START EXERCISE TEXT

CODEWITHSUNDEEP
scalaapache-spark
Sourav Chatterjee
Sourav Chatterjee

Reputation: 67

How to process all the files in a directory parallelly without reading into a single dataframe spark?

I have a use case to read and process all the files from a directory and create separate output files after applying some transformation in spark. Here I want to perform parallel processing in spark to apply all the required transformations to the currently present files in the landing directory.

Below is the sample code that I tried but it is not working.

def fileList = .... //to fetch file names from a directory

def businessLogic() //where I am doing all the operations. (read from a file, transformation, etc)

fileList().map(businessLogic) // calling business logic in parallel

Could you please let me know how can I achieve parallel processing?

Note: The number of files can be N, reading all the files into a dataframe is not an option as I have to create output files for each file, triggering multiple spark job is also not an option.

Thanks, Sourav

Upvotes: 0

Views: 1027

Answers (2)

ELinda
ELinda

Reputation: 2821

Here's an example which is basically what Srinivas has suggested in the comments.

The key here is the function input_file_name which provides the original file name.

END EXERCISE TEXT
START DATA SECTION

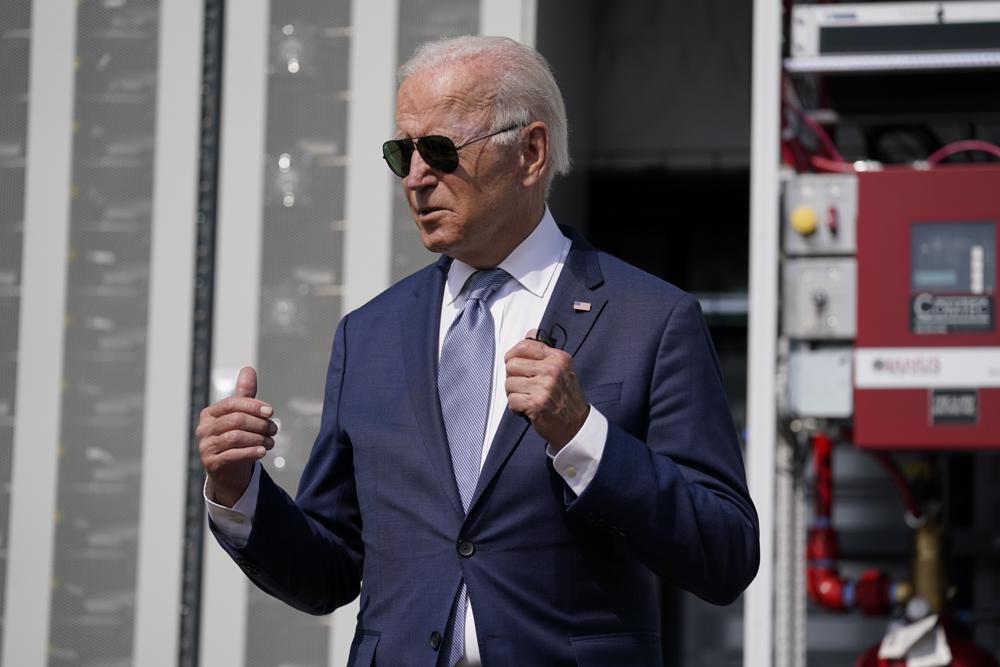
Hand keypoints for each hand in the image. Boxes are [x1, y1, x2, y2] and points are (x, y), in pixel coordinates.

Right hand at [197, 366, 276, 506]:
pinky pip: (233, 455)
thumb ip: (244, 395)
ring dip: (258, 439)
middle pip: (236, 420)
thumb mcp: (240, 416)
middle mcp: (204, 429)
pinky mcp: (211, 463)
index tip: (271, 412)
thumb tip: (248, 369)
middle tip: (274, 430)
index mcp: (210, 414)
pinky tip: (263, 451)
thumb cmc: (236, 438)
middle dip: (260, 424)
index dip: (253, 406)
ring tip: (271, 442)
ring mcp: (206, 447)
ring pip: (236, 437)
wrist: (228, 470)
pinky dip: (251, 452)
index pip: (232, 404)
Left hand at [504, 331, 589, 451]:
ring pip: (509, 383)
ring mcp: (545, 387)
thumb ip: (544, 352)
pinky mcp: (536, 404)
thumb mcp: (561, 369)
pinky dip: (516, 407)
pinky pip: (511, 400)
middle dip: (513, 377)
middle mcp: (552, 370)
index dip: (513, 354)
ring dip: (514, 394)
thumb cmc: (566, 397)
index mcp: (558, 358)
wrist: (576, 425)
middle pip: (512, 365)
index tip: (513, 362)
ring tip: (528, 398)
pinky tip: (528, 408)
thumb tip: (530, 333)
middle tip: (524, 386)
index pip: (525, 346)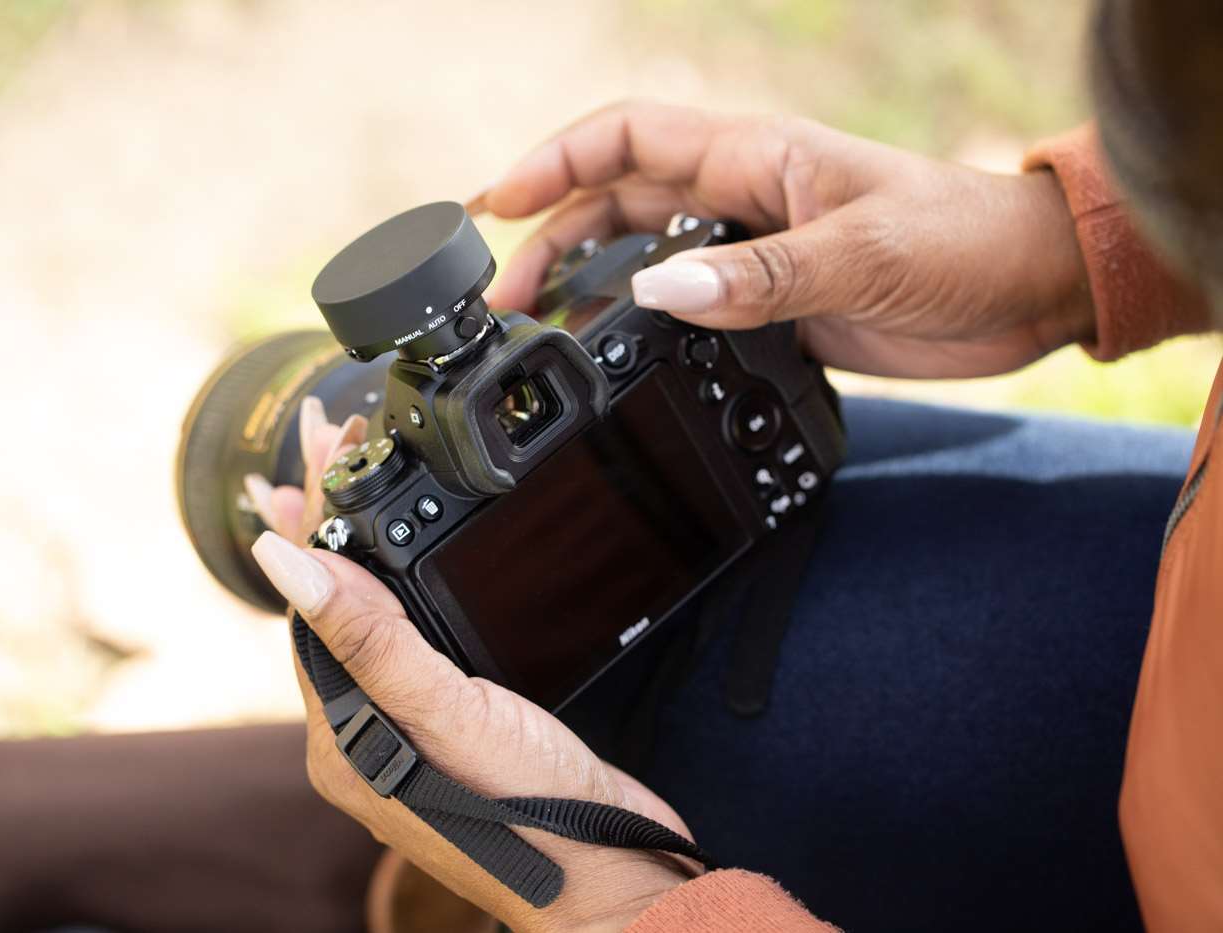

END DATA SECTION

▶ WORK ITEM: Write the next part of the Spark file-processing thread, picking up right after its last sentence. The entries have nothing to do with this exercise.

▶ REPLY TO THE TASK:
Note that if fileList is a standard (not distributed) data structure (such as a DataFrame/Dataset/RDD), then actions and transformations such as forEach are not done in parallel. If you would like to use native Scala to achieve the parallel execution, you can look into Futures.

// spark is a SparkSession
// input_file_name is spark.sql.functions.input_file_name
val df = spark.read.option("header", "true").option("inferSchema", "true").csv("path/to/data")
val df2 = df.withColumn("input", substring_index(input_file_name(), "/", -1))
df2.write.partitionBy("input").option("header", "true").csv("output")

Upvotes: 1

Dima
Dima

Reputation: 40500

Something like this, maybe?

    val combinedDF = fileList.map { name => 
      spark.read.whatever(name).withColumn("file_name", lit(name)
    }.reduce { _ union _ }

    val result = applyBusinessLogic(combinedDF).partitionBy("file_name").persist
    

    fileList.foreach { name => 
       createOutput(name, result.filter(col('file_name') === name)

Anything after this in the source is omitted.